Diabetes – there is a solution. Because a health-conscious lifestyle can lower the risk of developing type 2 diabetes.
Diet, exercise behavior, and dealing with stress very often play a decisive role in whether or not you have type 2 diabetes, for example. A lifestyle change is certainly not easy, many habits have become firmly established over the years. But findings from science show that rethinking is very worthwhile. Even with type 2 diabetes at an early stage, changing your lifestyle can successfully suppress the disease. It’s never too late for prevention! These pieces of advice can help you stay healthy.
- Reduce excess weight
Obesity is one of the most relevant risk factors for developing type 2 diabetes. It is therefore important to break it down. Above all, a large waist circumference is dangerous because it is a sure sign that fat has also accumulated around and in internal organs. Fatty liver in particular plays an important role in the development of type 2 diabetes. Belly fat is undoubtedly one of the “malignant” forms of obesity. It is worth declaring war on this. You will certainly feel more comfortable afterward.

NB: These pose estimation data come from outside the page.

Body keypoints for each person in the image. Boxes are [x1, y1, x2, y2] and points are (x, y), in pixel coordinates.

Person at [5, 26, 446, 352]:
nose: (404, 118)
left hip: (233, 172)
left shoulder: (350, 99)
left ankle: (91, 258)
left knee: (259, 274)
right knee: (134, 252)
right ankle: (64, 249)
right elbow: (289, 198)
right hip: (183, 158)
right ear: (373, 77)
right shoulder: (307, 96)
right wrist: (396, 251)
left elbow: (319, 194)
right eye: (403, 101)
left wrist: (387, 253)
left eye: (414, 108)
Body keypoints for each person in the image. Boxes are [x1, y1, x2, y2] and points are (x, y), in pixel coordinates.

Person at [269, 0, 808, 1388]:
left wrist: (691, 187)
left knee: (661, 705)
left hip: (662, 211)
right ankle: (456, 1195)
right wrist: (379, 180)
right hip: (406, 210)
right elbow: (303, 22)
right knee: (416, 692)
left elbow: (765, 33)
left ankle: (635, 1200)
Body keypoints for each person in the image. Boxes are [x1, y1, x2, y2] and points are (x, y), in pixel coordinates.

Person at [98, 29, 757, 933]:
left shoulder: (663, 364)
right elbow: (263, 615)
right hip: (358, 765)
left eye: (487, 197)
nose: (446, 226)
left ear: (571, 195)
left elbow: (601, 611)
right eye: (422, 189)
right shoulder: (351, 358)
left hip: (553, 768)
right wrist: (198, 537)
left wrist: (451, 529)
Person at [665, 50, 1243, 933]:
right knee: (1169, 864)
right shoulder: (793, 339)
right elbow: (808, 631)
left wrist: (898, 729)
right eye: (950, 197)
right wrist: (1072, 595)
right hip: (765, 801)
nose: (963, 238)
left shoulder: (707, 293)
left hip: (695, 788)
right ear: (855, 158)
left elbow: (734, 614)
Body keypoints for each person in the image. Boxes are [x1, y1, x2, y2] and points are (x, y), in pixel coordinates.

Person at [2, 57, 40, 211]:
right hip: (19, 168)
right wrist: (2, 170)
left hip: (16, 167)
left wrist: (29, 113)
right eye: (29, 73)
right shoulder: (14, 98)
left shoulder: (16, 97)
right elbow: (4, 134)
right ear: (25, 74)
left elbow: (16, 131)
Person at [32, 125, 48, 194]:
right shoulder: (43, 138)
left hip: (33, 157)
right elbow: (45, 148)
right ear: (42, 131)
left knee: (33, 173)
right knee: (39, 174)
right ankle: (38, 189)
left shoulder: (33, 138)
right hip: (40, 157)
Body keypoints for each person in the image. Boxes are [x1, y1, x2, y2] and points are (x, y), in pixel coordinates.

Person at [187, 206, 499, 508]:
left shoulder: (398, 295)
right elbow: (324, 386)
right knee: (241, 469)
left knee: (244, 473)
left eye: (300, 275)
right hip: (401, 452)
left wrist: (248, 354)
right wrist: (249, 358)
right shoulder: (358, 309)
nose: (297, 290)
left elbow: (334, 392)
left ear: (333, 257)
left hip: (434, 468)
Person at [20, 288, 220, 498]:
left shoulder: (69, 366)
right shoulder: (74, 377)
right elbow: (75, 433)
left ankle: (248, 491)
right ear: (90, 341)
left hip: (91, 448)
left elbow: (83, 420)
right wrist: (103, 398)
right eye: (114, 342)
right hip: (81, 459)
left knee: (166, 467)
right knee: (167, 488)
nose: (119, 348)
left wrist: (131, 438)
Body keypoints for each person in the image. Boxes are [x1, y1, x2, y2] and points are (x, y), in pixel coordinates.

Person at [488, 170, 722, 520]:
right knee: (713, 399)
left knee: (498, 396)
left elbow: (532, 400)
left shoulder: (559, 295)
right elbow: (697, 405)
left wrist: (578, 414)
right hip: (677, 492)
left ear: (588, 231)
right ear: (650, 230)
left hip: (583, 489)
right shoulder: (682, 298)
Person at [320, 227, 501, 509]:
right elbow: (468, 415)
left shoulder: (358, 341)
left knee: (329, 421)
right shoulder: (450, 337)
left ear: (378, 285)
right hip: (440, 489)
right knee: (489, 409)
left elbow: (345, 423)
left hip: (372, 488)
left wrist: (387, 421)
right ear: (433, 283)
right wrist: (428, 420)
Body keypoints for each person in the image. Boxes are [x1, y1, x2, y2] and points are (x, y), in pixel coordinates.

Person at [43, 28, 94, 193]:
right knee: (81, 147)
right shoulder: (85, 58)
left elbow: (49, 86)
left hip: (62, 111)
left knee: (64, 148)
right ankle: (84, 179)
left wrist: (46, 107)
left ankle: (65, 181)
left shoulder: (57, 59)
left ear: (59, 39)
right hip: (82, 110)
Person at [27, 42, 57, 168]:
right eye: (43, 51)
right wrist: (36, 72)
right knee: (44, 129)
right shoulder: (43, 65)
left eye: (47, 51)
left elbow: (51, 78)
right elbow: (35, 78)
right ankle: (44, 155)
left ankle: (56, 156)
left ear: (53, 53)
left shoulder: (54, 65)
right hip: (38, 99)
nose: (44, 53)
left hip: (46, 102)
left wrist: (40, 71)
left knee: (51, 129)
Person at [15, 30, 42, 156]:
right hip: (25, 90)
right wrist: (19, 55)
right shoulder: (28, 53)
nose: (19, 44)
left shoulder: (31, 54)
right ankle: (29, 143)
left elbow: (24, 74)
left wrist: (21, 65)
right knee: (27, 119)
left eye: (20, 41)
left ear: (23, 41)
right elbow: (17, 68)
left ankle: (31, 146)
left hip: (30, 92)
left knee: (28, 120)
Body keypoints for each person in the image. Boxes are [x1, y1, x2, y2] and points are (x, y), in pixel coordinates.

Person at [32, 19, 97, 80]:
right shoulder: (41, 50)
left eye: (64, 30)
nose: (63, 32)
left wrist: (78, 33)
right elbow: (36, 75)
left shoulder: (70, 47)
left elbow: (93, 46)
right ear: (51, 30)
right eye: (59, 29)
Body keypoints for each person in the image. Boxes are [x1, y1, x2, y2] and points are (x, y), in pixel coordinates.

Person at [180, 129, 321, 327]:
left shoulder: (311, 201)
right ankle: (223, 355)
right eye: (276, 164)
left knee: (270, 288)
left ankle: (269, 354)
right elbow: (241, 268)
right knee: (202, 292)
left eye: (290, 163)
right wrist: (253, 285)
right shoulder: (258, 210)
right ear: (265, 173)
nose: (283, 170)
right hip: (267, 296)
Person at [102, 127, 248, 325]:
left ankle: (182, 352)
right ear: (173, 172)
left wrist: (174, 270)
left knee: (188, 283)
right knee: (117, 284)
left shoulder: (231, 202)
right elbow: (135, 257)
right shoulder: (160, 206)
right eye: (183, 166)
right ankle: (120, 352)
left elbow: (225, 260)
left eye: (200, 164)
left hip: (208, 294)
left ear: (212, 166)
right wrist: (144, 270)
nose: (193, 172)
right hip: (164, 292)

- Exercise for a minimum of thirty minutes a day
The movement should be a little strenuous and sweaty. Make sure you move as often as possible in everyday life. It starts with things as simple as climbing stairs (instead of taking the elevator). Cycle to work or get off one stop early and walk the rest of the way. “Cordless phone times” make it possible to get up while talking on the phone and walk through the apartment. Remember that every step counts! Weight training and endurance sports (e.g. jogging, (Nordic) walking, cycling, swimming) are particularly effective. Positive side effects: greater well-being through better fitness and often lower body weight.
- Watch your diet
Eat varied and not so energy-dense (= fat and alcohol are above all high energy carriers). Save on salt and sugar. According to studies, vegetable foods are said to have a preventive effect against type 2 diabetes. Dietary fiber in particular helps against disturbed sugar and fat metabolism and improves the effectiveness of insulin in many organ systems. 15 g grams of fiber per day and 1000 calories (about 30 g) are recommended. Therefore, your diet should include plenty of vegetables and fruits, as well as whole-grain products. Legumes (e.g. beans, peas, lentils) also increase the dietary fiber balance. Orientate yourself to the Mediterranean diet as part of your diet.
- Avoid hidden fats
Sausage in particular contains a large amount of fat. Focus on a plant-based diet where meat and Sausage has a great deal of extra fat. Many types of cheese also contain a lot of fat and represent a high energy burden. For meat and sausage products as well as cheese, choose the lower-fat variants. Fish (e.g. salmon, tuna, mackerel) is highly recommended for a balanced diet due to its protein and fat composition. The omega-3 fatty acids (PUFAs) originally considered so important for the prevention and treatment of cardiovascular diseases could not be confirmed in more recent scientific analyzes.
- Avoid soft drinks
Lemonade, cola, and fruit juices are mountains of liquid sugar and drive up blood sugar and insulin levels, which not only contributes significantly to overweight and obesity but also promotes insulin resistance and thus can lead to diabetes. By the way: the light versions of cola, soda, and co. Containing sweeteners are not alternatives either, because they also increase this risk. Soft drinks should therefore always be an exception. 1.5 liters of drinking water one day is exactly what you need to drink. It is best to have a bottle of water within easy reach at work.
- The power of the brown bean
Studies show that coffee can have protective effects. At least 4-7 cups of coffee a day – even decaffeinated – can reduce your risk of developing type 2 diabetes by 25 percent. Important here: the time. So it is more effective if the coffee is consumed at lunchtime.
- Alcoholic beverages in moderation
Conscious alcohol consumption is also important with regard to the risk of diabetes. Because this not only rises in the head but also increases blood sugar levels and damages the nerves and leads to alcohol-related fatty liver. Health-compatible amounts are 10 g for women (e.g. 1 x 0.125 l white wine) and 20 g for men (e.g. 0.5 l beer).